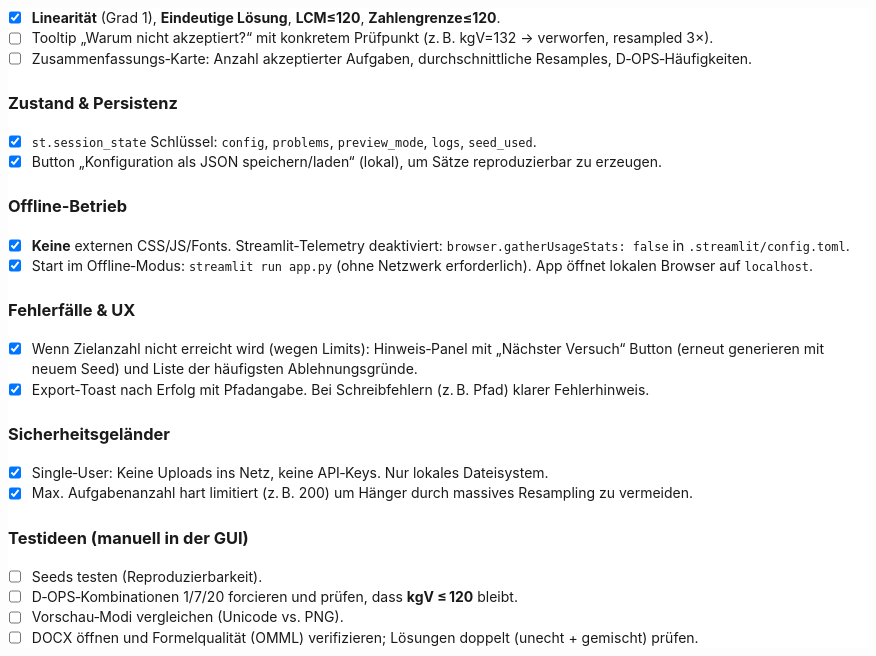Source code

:   * [x] **Linearität** (Grad 1), **Eindeutige Lösung**, **LCM≤120**, **Zahlengrenze≤120**.
* [ ] Tooltip „Warum nicht akzeptiert?“ mit konkretem Prüfpunkt (z. B. kgV=132 → verworfen, resampled 3×).
* [ ] Zusammenfassungs‑Karte: Anzahl akzeptierter Aufgaben, durchschnittliche Resamples, D‑OPS‑Häufigkeiten.

### Zustand & Persistenz

* [x] `st.session_state` Schlüssel: `config`, `problems`, `preview_mode`, `logs`, `seed_used`.
* [x] Button „Konfiguration als JSON speichern/laden“ (lokal), um Sätze reproduzierbar zu erzeugen.

### Offline‑Betrieb

* [x] **Keine** externen CSS/JS/Fonts. Streamlit‑Telemetry deaktiviert: `browser.gatherUsageStats: false` in `.streamlit/config.toml`.
* [x] Start im Offline‑Modus: `streamlit run app.py` (ohne Netzwerk erforderlich). App öffnet lokalen Browser auf `localhost`.

### Fehlerfälle & UX

* [x] Wenn Zielanzahl nicht erreicht wird (wegen Limits): Hinweis‑Panel mit „Nächster Versuch“ Button (erneut generieren mit neuem Seed) und Liste der häufigsten Ablehnungsgründe.
* [x] Export‑Toast nach Erfolg mit Pfadangabe. Bei Schreibfehlern (z. B. Pfad) klarer Fehlerhinweis.

### Sicherheitsgeländer

* [x] Single‑User: Keine Uploads ins Netz, keine API‑Keys. Nur lokales Dateisystem.
* [x] Max. Aufgabenanzahl hart limitiert (z. B. 200) um Hänger durch massives Resampling zu vermeiden.

### Testideen (manuell in der GUI)

* [ ] Seeds testen (Reproduzierbarkeit).
* [ ] D‑OPS‑Kombinationen 1/7/20 forcieren und prüfen, dass **kgV ≤ 120** bleibt.
* [ ] Vorschau‑Modi vergleichen (Unicode vs. PNG).
* [ ] DOCX öffnen und Formelqualität (OMML) verifizieren; Lösungen doppelt (unecht + gemischt) prüfen.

------------------------------------

• Exercise aim: Quote the records above exactly, from the first line through the line containing "### Offline‑Betrieb", and leave out the pictures.

• Answer for the task:
Source code

:   * [x] **Linearität** (Grad 1), **Eindeutige Lösung**, **LCM≤120**, **Zahlengrenze≤120**.
* [ ] Tooltip „Warum nicht akzeptiert?“ mit konkretem Prüfpunkt (z. B. kgV=132 → verworfen, resampled 3×).
* [ ] Zusammenfassungs‑Karte: Anzahl akzeptierter Aufgaben, durchschnittliche Resamples, D‑OPS‑Häufigkeiten.

### Zustand & Persistenz

* [x] `st.session_state` Schlüssel: `config`, `problems`, `preview_mode`, `logs`, `seed_used`.
* [x] Button „Konfiguration als JSON speichern/laden“ (lokal), um Sätze reproduzierbar zu erzeugen.

### Offline‑Betrieb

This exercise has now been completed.